__What you have to do__
Give the listing again word for word, excluding the pictures it contains.

[Input for this task — start]

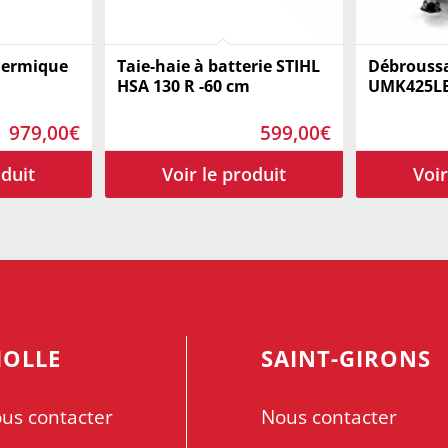
hermique
Taie-haie à batterie STIHL
Débroussa
HSA 130 R -60 cm
UMK425L
979,00
€
599,00
€
IOLLE
SAINT-GIRONS
us contacter
Nous contacter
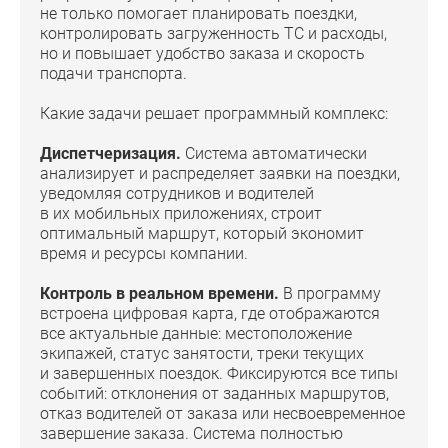
не только помогает планировать поездки,
контролировать загруженность ТС и расходы,
но и повышает удобство заказа и скорость
подачи транспорта.
Какие задачи решает программный комплекс:
Диспетчеризация.
Система автоматически
анализирует и распределяет заявки на поездки,
уведомляя сотрудников и водителей
в их мобильных приложениях, строит
оптимальный маршрут, который экономит
время и ресурсы компании.
Контроль в реальном времени.
В программу
встроена цифровая карта, где отображаются
все актуальные данные: местоположение
экипажей, статус занятости, треки текущих
и завершенных поездок. Фиксируются все типы
событий: отклонения от заданных маршрутов,
отказ водителей от заказа или несвоевременное
завершение заказа. Система полностью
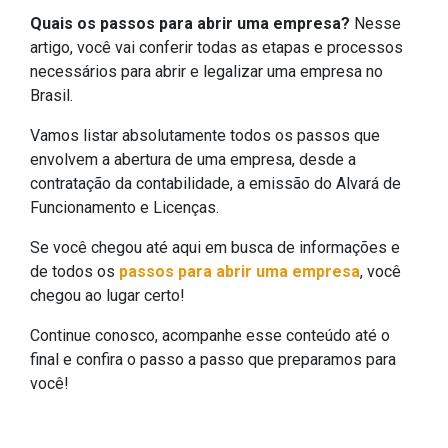
Quais os passos para abrir uma empresa?
Nesse
artigo, você vai conferir todas as etapas e processos
necessários para abrir e legalizar uma empresa no
Brasil.
Vamos listar absolutamente todos os passos que
envolvem a abertura de uma empresa, desde a
contratação da contabilidade, a emissão do Alvará de
Funcionamento e Licenças.
Se você chegou até aqui em busca de informações e
de todos os
passos para abrir uma empresa
, você
chegou ao lugar certo!
Continue conosco, acompanhe esse conteúdo até o
final e confira o passo a passo que preparamos para
você!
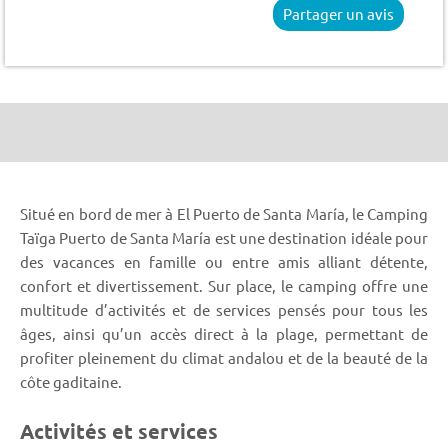
Partager un avis
Situé en bord de mer à El Puerto de Santa María, le Camping
Taïga Puerto de Santa María est une destination idéale pour
des vacances en famille ou entre amis alliant détente,
confort et divertissement. Sur place, le camping offre une
multitude d’activités et de services pensés pour tous les
âges, ainsi qu’un accès direct à la plage, permettant de
profiter pleinement du climat andalou et de la beauté de la
côte gaditaine.
Activités et services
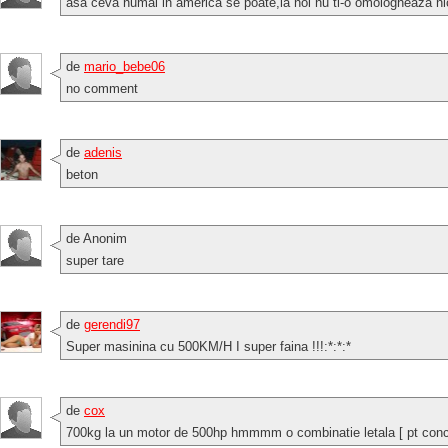
asa ceva numai in america se poate,la noi nu ti-o omologheaza nici
de
mario_bebe06
no comment
de
adenis
beton
de Anonim
super tare
de
gerendi97
Super masinina cu 500KM/H I super faina !!!:*:*:*
de
cox
700kg la un motor de 500hp hmmmm o combinatie letala [ pt conc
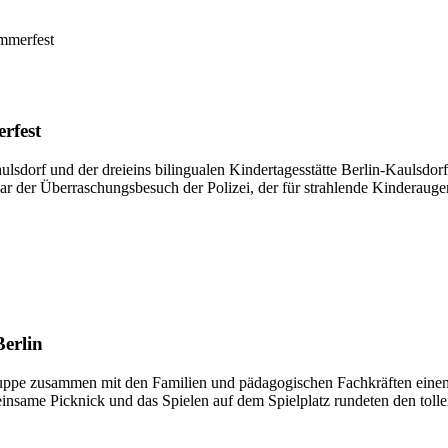
rfest
sdorf und der dreieins bilingualen Kindertagesstätte Berlin-Kaulsdorf
ar der Überraschungsbesuch der Polizei, der für strahlende Kinderauge
erlin
pe zusammen mit den Familien und pädagogischen Fachkräften einen Au
insame Picknick und das Spielen auf dem Spielplatz rundeten den tolle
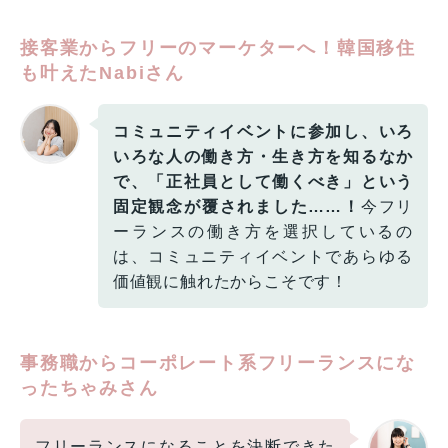
接客業からフリーのマーケターへ！韓国移住
も叶えたNabiさん
コミュニティイベントに参加し、いろ
いろな人の働き方・生き方を知るなか
で、「正社員として働くべき」という
固定観念が覆されました……！
今フリ
ーランスの働き方を選択しているの
は、コミュニティイベントであらゆる
価値観に触れたからこそです！
事務職からコーポレート系フリーランスにな
ったちゃみさん
フリーランスになることを決断できた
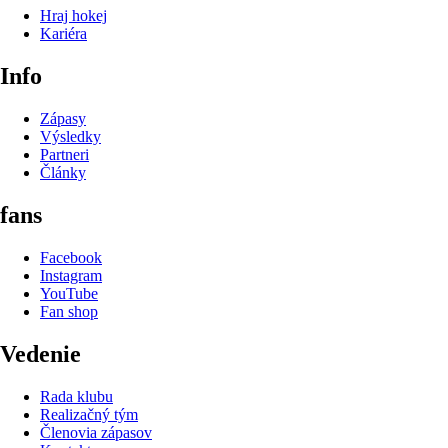
Hraj hokej
Kariéra
Info
Zápasy
Výsledky
Partneri
Články
fans
Facebook
Instagram
YouTube
Fan shop
Vedenie
Rada klubu
Realizačný tým
Členovia zápasov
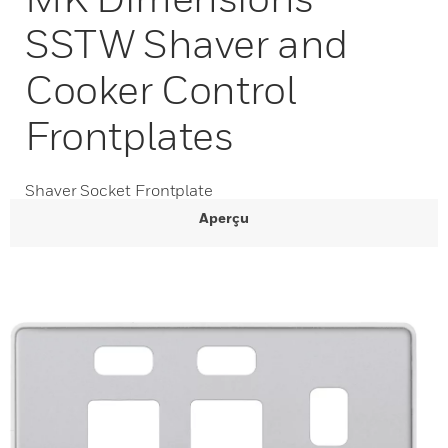
SSTW Shaver and
Cooker Control
Frontplates
Shaver Socket Frontplate
Aperçu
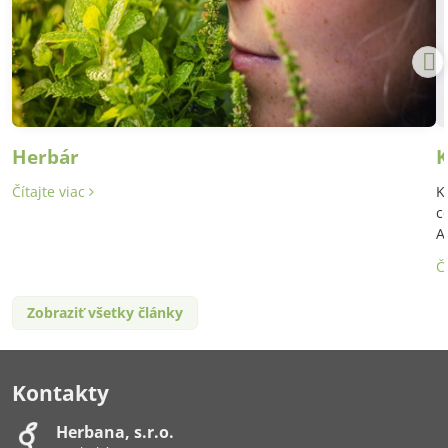
Herbár
K
Čítajte viac
K
c
A
Č
Zobraziť všetky články
Kontakty
Herbana, s​.r​.o​.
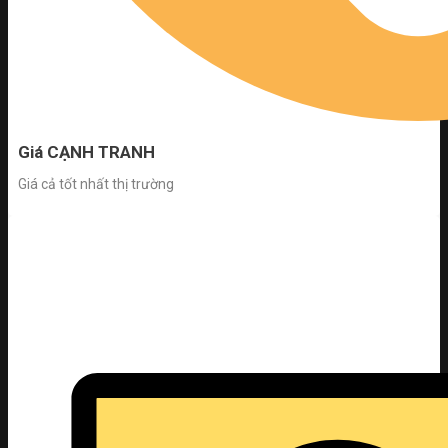
Giá CẠNH TRANH
Giá cả tốt nhất thị trường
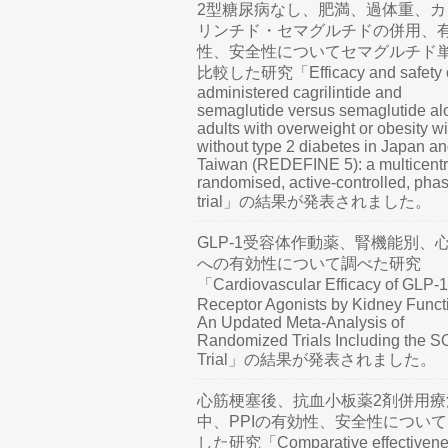
2型糖尿病なし、肥満、過体重、カ
リンチド・セマグルチドの併用、
性、安全性についてセマグルチド
比較した研究「Efficacy and safety o
administered cagrilintide and
semaglutide versus semaglutide al
adults with overweight or obesity wi
without type 2 diabetes in Japan a
Taiwan (REDEFINE 5): a multicentr
randomised, active-controlled, pha
trial」の結果が発表されました。
GLP-1受容体作動薬、腎機能別、
への有効性について調べた研究
「Cardiovascular Efficacy of GLP-1
Receptor Agonists by Kidney Funct
An Updated Meta-Analysis of
Randomized Trials Including the 
Trial」の結果が発表されました。
心筋梗塞後、抗血小板薬2剤併用療
中、PPIの有効性、安全性につい
した研究「Comparative effectivene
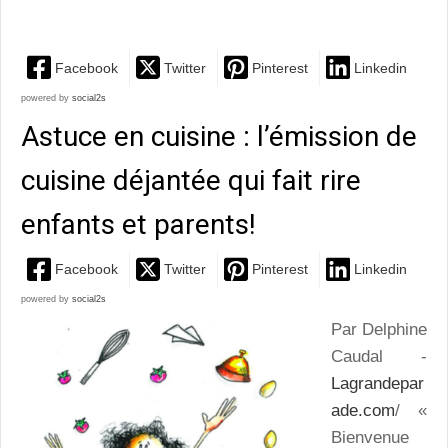
magique et inclassable, dont les paillettes font briller...
Facebook
Twitter
Pinterest
Linkedin
powered by
social2s
Astuce en cuisine : l’émission de
cuisine déjantée qui fait rire
enfants et parents!
Facebook
Twitter
Pinterest
Linkedin
powered by
social2s
Par Delphine
Caudal -
Lagrandepar
ade.com
/ «
Bienvenue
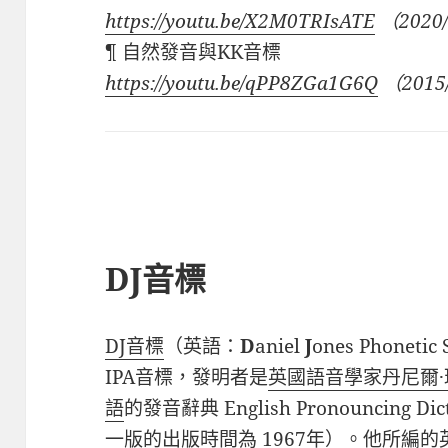
https://youtu.be/X2M0TRIsATE
（2020/
¶ 自然發音與KK音標
https://youtu.be/qPP8ZGa1G6Q
（2015
DJ音標
DJ音標
（英語：
D
aniel
J
ones Phone
IPA音標，發明者是
英國語音學家丹尼爾·
語
的發音辭典 English Pronouncing 
一版的出版時間為 1967年）。他所編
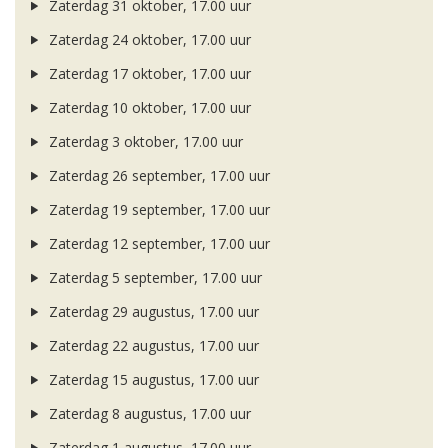
Zaterdag 31 oktober, 17.00 uur
Zaterdag 24 oktober, 17.00 uur
Zaterdag 17 oktober, 17.00 uur
Zaterdag 10 oktober, 17.00 uur
Zaterdag 3 oktober, 17.00 uur
Zaterdag 26 september, 17.00 uur
Zaterdag 19 september, 17.00 uur
Zaterdag 12 september, 17.00 uur
Zaterdag 5 september, 17.00 uur
Zaterdag 29 augustus, 17.00 uur
Zaterdag 22 augustus, 17.00 uur
Zaterdag 15 augustus, 17.00 uur
Zaterdag 8 augustus, 17.00 uur
Zaterdag 1 augustus, 17.00 uur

[Input for this task — finish]

__Reply__
hermique
Taie-haie à batterie STIHL
Débroussa
HSA 130 R -60 cm
UMK425L
979,00
€
599,00
€
IOLLE
SAINT-GIRONS
us contacter
Nous contacter
не только помогает планировать поездки,
контролировать загруженность ТС и расходы,
но и повышает удобство заказа и скорость
подачи транспорта.
Какие задачи решает программный комплекс:
Диспетчеризация.
Система автоматически
анализирует и распределяет заявки на поездки,
уведомляя сотрудников и водителей
в их мобильных приложениях, строит
оптимальный маршрут, который экономит
время и ресурсы компании.
Контроль в реальном времени.
В программу
встроена цифровая карта, где отображаются
все актуальные данные: местоположение
экипажей, статус занятости, треки текущих
и завершенных поездок. Фиксируются все типы
событий: отклонения от заданных маршрутов,
отказ водителей от заказа или несвоевременное
завершение заказа. Система полностью
Quais os passos para abrir uma empresa?
Nesse
artigo, você vai conferir todas as etapas e processos
necessários para abrir e legalizar uma empresa no
Brasil.
Vamos listar absolutamente todos os passos que
envolvem a abertura de uma empresa, desde a
contratação da contabilidade, a emissão do Alvará de
Funcionamento e Licenças.
Se você chegou até aqui em busca de informações e
de todos os
passos para abrir uma empresa
, você
chegou ao lugar certo!
Continue conosco, acompanhe esse conteúdo até o
final e confira o passo a passo que preparamos para
você!
Partager un avis
Situé en bord de mer à El Puerto de Santa María, le Camping
Taïga Puerto de Santa María est une destination idéale pour
des vacances en famille ou entre amis alliant détente,
confort et divertissement. Sur place, le camping offre une
multitude d’activités et de services pensés pour tous les
âges, ainsi qu’un accès direct à la plage, permettant de
profiter pleinement du climat andalou et de la beauté de la
côte gaditaine.
Activités et services
asa ceva numai in america se poate,la noi nu ti-o omologheaza nici
de
mario_bebe06
no comment
de
adenis
beton
de Anonim
super tare
de
gerendi97
Super masinina cu 500KM/H I super faina !!!:*:*:*
de
cox
700kg la un motor de 500hp hmmmm o combinatie letala [ pt conc
rfest
sdorf und der dreieins bilingualen Kindertagesstätte Berlin-Kaulsdorf
ar der Überraschungsbesuch der Polizei, der für strahlende Kinderauge
erlin
pe zusammen mit den Familien und pädagogischen Fachkräften einen Au
insame Picknick und das Spielen auf dem Spielplatz rundeten den tolle
接客業からフリーのマーケターへ！韓国移住
も叶えたNabiさん
コミュニティイベントに参加し、いろ
いろな人の働き方・生き方を知るなか
で、「正社員として働くべき」という
固定観念が覆されました……！
今フリ
ーランスの働き方を選択しているの
は、コミュニティイベントであらゆる
価値観に触れたからこそです！
事務職からコーポレート系フリーランスにな
ったちゃみさん
フリーランスになることを決断できた
Hraj hokej
Kariéra
Info
Zápasy
Výsledky
Partneri
Články
fans
Facebook
Instagram
YouTube
Fan shop
Vedenie
Rada klubu
Realizačný tým
Členovia zápasov
SSTW Shaver and
Cooker Control
Frontplates
Shaver Socket Frontplate
Aperçu
Herbár
K
Čítajte viac
K
c
A
Č
Zobraziť všetky články
Kontakty
Herbana, s​.r​.o​.
Giá CẠNH TRANH
Giá cả tốt nhất thị trường
2型糖尿病なし、肥満、過体重、カ
リンチド・セマグルチドの併用、
性、安全性についてセマグルチド
比較した研究「Efficacy and safety o
administered cagrilintide and
semaglutide versus semaglutide al
adults with overweight or obesity wi
without type 2 diabetes in Japan a
Taiwan (REDEFINE 5): a multicentr
randomised, active-controlled, pha
trial」の結果が発表されました。
GLP-1受容体作動薬、腎機能別、
への有効性について調べた研究
「Cardiovascular Efficacy of GLP-1
Receptor Agonists by Kidney Funct
An Updated Meta-Analysis of
Randomized Trials Including the 
Trial」の結果が発表されました。
心筋梗塞後、抗血小板薬2剤併用療
中、PPIの有効性、安全性につい
した研究「Comparative effectivene
magique et inclassable, dont les paillettes font briller...
Facebook
Twitter
Pinterest
Linkedin
powered by
social2s
Astuce en cuisine : l’émission de
cuisine déjantée qui fait rire
enfants et parents!
Facebook
Twitter
Pinterest
Linkedin
powered by
social2s
Par Delphine
Caudal -
Lagrandepar
ade.com
/ «
Bienvenue
https://youtu.be/X2M0TRIsATE
（2020/
¶ 自然發音與KK音標
https://youtu.be/qPP8ZGa1G6Q
（2015
DJ音標
DJ音標
（英語：
D
aniel
J
ones Phone
IPA音標，發明者是
英國語音學家丹尼爾·
語
的發音辭典 English Pronouncing 
一版的出版時間為 1967年）。他所編
Zaterdag 31 oktober, 17.00 uur
Zaterdag 24 oktober, 17.00 uur
Zaterdag 17 oktober, 17.00 uur
Zaterdag 10 oktober, 17.00 uur
Zaterdag 3 oktober, 17.00 uur
Zaterdag 26 september, 17.00 uur
Zaterdag 19 september, 17.00 uur
Zaterdag 12 september, 17.00 uur
Zaterdag 5 september, 17.00 uur
Zaterdag 29 augustus, 17.00 uur
Zaterdag 22 augustus, 17.00 uur
Zaterdag 15 augustus, 17.00 uur
Zaterdag 8 augustus, 17.00 uur
Zaterdag 1 augustus, 17.00 uur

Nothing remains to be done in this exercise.